Su planteamiento es abstracto, aun cuando conserve un aspecto representativo. Por eso no es menos visible lo invisible. Esos trozos de lienzo no pintados, prodigiosos como un manto; esas formas que prosiguen bajo la tela como raíces sin mirada que rebosaran tiniebla en la obscuridad. El silencio es espacio. En él se producen esas afinidades sorprendentes y, también, oposiciones significativas como en *Sin título, 12, donde un árbol y un ser humano – ambos con entidad de personajes – se confrontan con extrañeza.
El espacio del cuadro, su lógica interna, su realidad y no sus imágenes, es lo que permite que convivan ambas esferas. Hombre y rama, arquitectura y rama, las diversas formas de penetración de las formas en el espacio, en lo no pintado, en el silencio, al encajar en el cuadro comienzan a sentirse en su verdadero lugar en el mundo: en todas partes y en ninguna. Nuca de árbol, tobillo de rama, columna de brote, hoja de labio, las relaciones e insinuaciones que manifiestan entre sí las imágenes de uno y otro orden constituyen el tema de estos cuadros donde las imágenes de las plantas, de las arquitecturas y de los hombres se invaden, se afrontan, se solapan y se descifran.
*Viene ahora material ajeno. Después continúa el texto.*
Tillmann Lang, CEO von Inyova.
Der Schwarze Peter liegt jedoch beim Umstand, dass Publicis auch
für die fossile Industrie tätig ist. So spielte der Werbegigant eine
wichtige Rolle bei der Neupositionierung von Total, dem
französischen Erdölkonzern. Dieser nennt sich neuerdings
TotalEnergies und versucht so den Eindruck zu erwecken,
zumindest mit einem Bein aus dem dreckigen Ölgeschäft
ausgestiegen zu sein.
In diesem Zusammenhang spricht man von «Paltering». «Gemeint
Al principio de estas páginas hablaba de ese ir y venir de las imágenes sobre el hombre actual, que se proyectan sobre nosotros y proyectamos indescifradas como espejos. Las visiones de Amadeo Olmos son consecuencia de una distinta actitud que cuestiona las imágenes sin ironía, ni dramatismo, con extraña calma. Pocas personas poseen su paciencia para observar durante días y días. Para él el universo siempre es crisálida a punto de transformarse en otra cosa. Mira y pinta esa extrañeza, sin la cual no hay pensamiento. O tal vez tan sólo su dulce espera.
Su actitud ante la vida es contemplativa y también constructiva. Le gusta hacer – pintar en este caso – y ver qué ocurre, sin juicio, ilusión o melancolía, percibiendo intacto el misterio auténtico que ofrece el deseo de conocer cuando se convierte en una experiencia científica, artística o espiritual.
Aunque en los últimos cuadros la representación regresa al primer plano y las figuras adquieren vida casi con rabia. [Sin título, 54 ], enfrentándose a lo que miran con tensión. Las formas se despegan del anonimato y el contraste entre el color y el fondo monocromo es más intenso. Uno de los personajes se vuelve e interroga. [Sin título, 59] ¿Qué tratan de penetrar esos ojos? Ya no es el silencio quien interpela al espectador, sino algo aún sin forma, como una gota de agua que está a punto de rebasar un vaso. ¿Tal vez aflora la conciencia?